OSDS Workshop

Abstracts

Thomas Lumley (Department of Statistics, University of Auckland)

Talk title: Data Science: Will Computing and Informatics Eat Our Lunch Now?

Abstract: Mainstream statistics ignored computing for many years, so that students were taught to handle infinite N, but not N of a million. Practical estimation of conditional probabilities and conditional distributions in large data sets was often left to computer science and informatics. Although statistics started behind, we are catching up: many individual statisticians and some statistics departments are taking computing seriously. More importantly, applied statistics has a long tradition of understanding how to formulate questions: large-scale empirical data can tell you a lot of things, but not what your question is. I will talk about what statistics needs to do to avoid being left behind, but also what we have to offer. In particular, we understand sampling and understand interpretation and implications of models, which are helpful in avoiding Pointless, Creepy, or Evil data science. This is an update of the 2015 Lancaster Lecture.

Golbon Zakeri (Department of Engineering Science, University of Auckland)
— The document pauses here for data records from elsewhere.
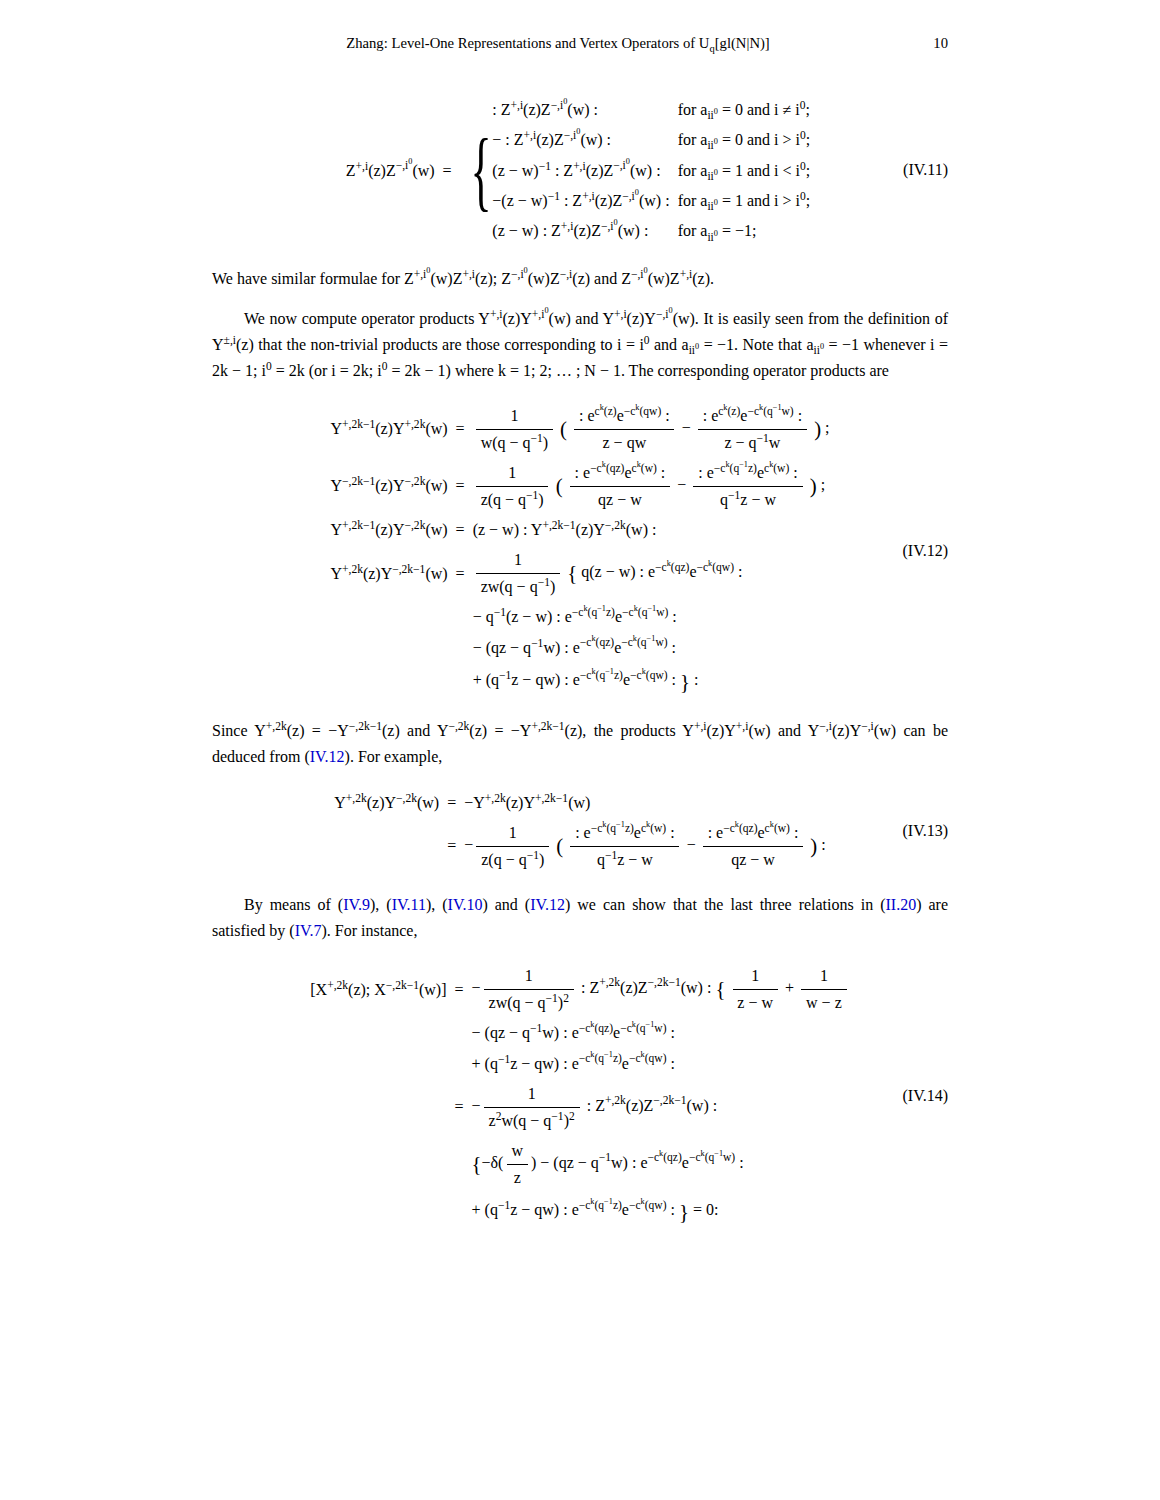Zhang: Level-One Representations and Vertex Operators of Uq[gl(N|N)]
10
| Z +,i (z)Z −,i 0 (w) | = | { / : Z +,i (z)Z −,i 0 (w) : / for a ii 0 = 0 and i ≠ i 0 ; / / − : Z +,i (z)Z −,i 0 (w) : / for a ii 0 = 0 and i > i 0 ; / / (z − w) −1 : Z +,i (z)Z −,i 0 (w) : / for a ii 0 = 1 and i < i 0 ; / / −(z − w) −1 : Z +,i (z)Z −,i 0 (w) : / for a ii 0 = 1 and i > i 0 ; / / (z − w) : Z +,i (z)Z −,i 0 (w) : / for a ii 0 = −1; / |
(IV.11)
We have similar formulae for Z+,i0(w)Z+,i(z); Z−,i0(w)Z−,i(z) and Z−,i0(w)Z+,i(z).
We now compute operator products Y+,i(z)Y+,i0(w) and Y+,i(z)Y−,i0(w). It is easily seen from the definition of Y±,i(z) that the non-trivial products are those corresponding to i = i0 and aii0 = −1. Note that aii0 = −1 whenever i = 2k − 1; i0 = 2k (or i = 2k; i0 = 2k − 1) where k = 1; 2; … ; N − 1. The corresponding operator products are
| Y +,2k−1 (z)Y +,2k (w) | = | 1 w(q − q −1 ) ( : e c k (z) e −c k (qw) : z − qw − : e c k (z) e −c k (q −1 w) : z − q −1 w ) ; |
| Y −,2k−1 (z)Y −,2k (w) | = | 1 z(q − q −1 ) ( : e −c k (qz) e c k (w) : qz − w − : e −c k (q −1 z) e c k (w) : q −1 z − w ) ; |
| Y +,2k−1 (z)Y −,2k (w) | = | (z − w) : Y +,2k−1 (z)Y −,2k (w) : |
| Y +,2k (z)Y −,2k−1 (w) | = | 1 zw(q − q −1 ) { q(z − w) : e −c k (qz) e −c k (qw) : |
| | | − q −1 (z − w) : e −c k (q −1 z) e −c k (q −1 w) : |
| | | − (qz − q −1 w) : e −c k (qz) e −c k (q −1 w) : |
| | | + (q −1 z − qw) : e −c k (q −1 z) e −c k (qw) : } : |
(IV.12)
Since Y+,2k(z) = −Y−,2k−1(z) and Y−,2k(z) = −Y+,2k−1(z), the products Y+,i(z)Y+,i(w) and Y−,i(z)Y−,i(w) can be deduced from (IV.12). For example,
| Y +,2k (z)Y −,2k (w) | = | −Y +,2k (z)Y +,2k−1 (w) |
| | = | − 1 z(q − q −1 ) ( : e −c k (q −1 z) e c k (w) : q −1 z − w − : e −c k (qz) e c k (w) : qz − w ) : |
(IV.13)
By means of (IV.9), (IV.11), (IV.10) and (IV.12) we can show that the last three relations in (II.20) are satisfied by (IV.7). For instance,
| [X +,2k (z); X −,2k−1 (w)] | = | − 1 zw(q − q −1 ) 2 : Z +,2k (z)Z −,2k−1 (w) : { 1 z − w + 1 w − z |
| | | − (qz − q −1 w) : e −c k (qz) e −c k (q −1 w) : |
| | | + (q −1 z − qw) : e −c k (q −1 z) e −c k (qw) : |
| | = | − 1 z 2 w(q − q −1 ) 2 : Z +,2k (z)Z −,2k−1 (w) : |
| | | { −δ( w z ) − (qz − q −1 w) : e −c k (qz) e −c k (q −1 w) : |
| | | + (q −1 z − qw) : e −c k (q −1 z) e −c k (qw) : } = 0: |
(IV.14)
Talk title: Analytics, optimization and economics of rain, wind and weather for the NZEM

Abstract: New Zealand has one of the pioneer electricity markets in the world and in many instances it is looked upon to inform the development of regulation for electricity markets in other jurisdictions. In this talk we will provide an overview of a number of operations research and data analytics projects we have undertaken towards efficiency of the New Zealand Electricity Market (NZEM).

Tim Robinson (Department Statistics, University of Wyoming)

Talk title: A Case Study in Data Science: Mobilizing Data for the Monitoring of Native Grass Composition in the Prairie Pothole Region

Abstract: The Prairie Pothole Region (PPR) is a 715,000 km² area in North America that is filled with wetlands, hills, and lakes formed by glaciers as they melted and moved through the area more than 10,000 years ago (https://en.wikipedia.org/wiki/Prairie_Pothole_Region). Over the last century, much of the acreage in the PPR has been converted to agricultural use. It is estimated that nearly half of the potholes have been drained for agricultural use and in some areas, nearly 90% of the potholes have disappeared. Effective management for conservation requires data informed decision making and subsequent policy development within a complex system. For data to be of value for conservation efforts, thought must be placed into the workflow required to effectively mobilize the data to decision makers. This talk will provide an overview of the workflow process being used to mobilize data for decision making for conservation managers tasked with adaptive management of the PPR. As part of this talk, I will also discuss the importance of placing careful thought into the sampling design (selection of sampling units as well as a power analysis for trend detection) used for monitoring native prairie health objectives.

Miriam Hodge (Faculty of Agriculture and Life Sciences, Lincoln University)

Talk title: Avoiding extreme outcomes in transport

Abstract: Goods can experience a wide variety of conditions during transport. The conditions that the goods experience result from the interaction localised conditions inside the vehicle and external environmental conditions. Once an extreme outcome, such as the death of livestock, has occurred it is not possible to recover the goods. The first objective of this study is to identify the thresholds for extreme conditions. The second objective is to determine conditions under our control that can be altered to avoid extreme conditions before they occur.

Kourosh Neshatian (Computer Science and Software Engineering, University of Canterbury)

Talk title: Which learning algorithm is best?

Abstract: When reading the literature or exploring software libraries on supervised machine learning, one often sees a wide spectrum of algorithms ranging from those that produce linear models or decision trees to Support Vector Machines and deep learning. One natural question to ask is whether there is any (partial) order between these algorithms, particularly from the perspective of optimisation or generalisation over large classes of problems. In this talk we review a few formal frameworks that try to address this question.

Blair Robertson (Department of Mathematics and Statistics, University of Canterbury)

Talk title: Connections between local non-smooth optimization and global optimization

Abstract: In this talk, we show that there is a connection between local non-smooth optimization and global optimization. This connection is then used to define an algorithm for non-smooth local optimization. The method forms a partition on the search region using training observations and classification trees. The partition defines regions where the objective function is relatively low based on observed values. Further points are selected from these low regions, before a new partition is formed. Alternating between partition and sampling phases provides an effective method for local optimization. The sequence of iterates generated by the algorithm can be shown to converge to an essential local minimizer with probability one under mild conditions.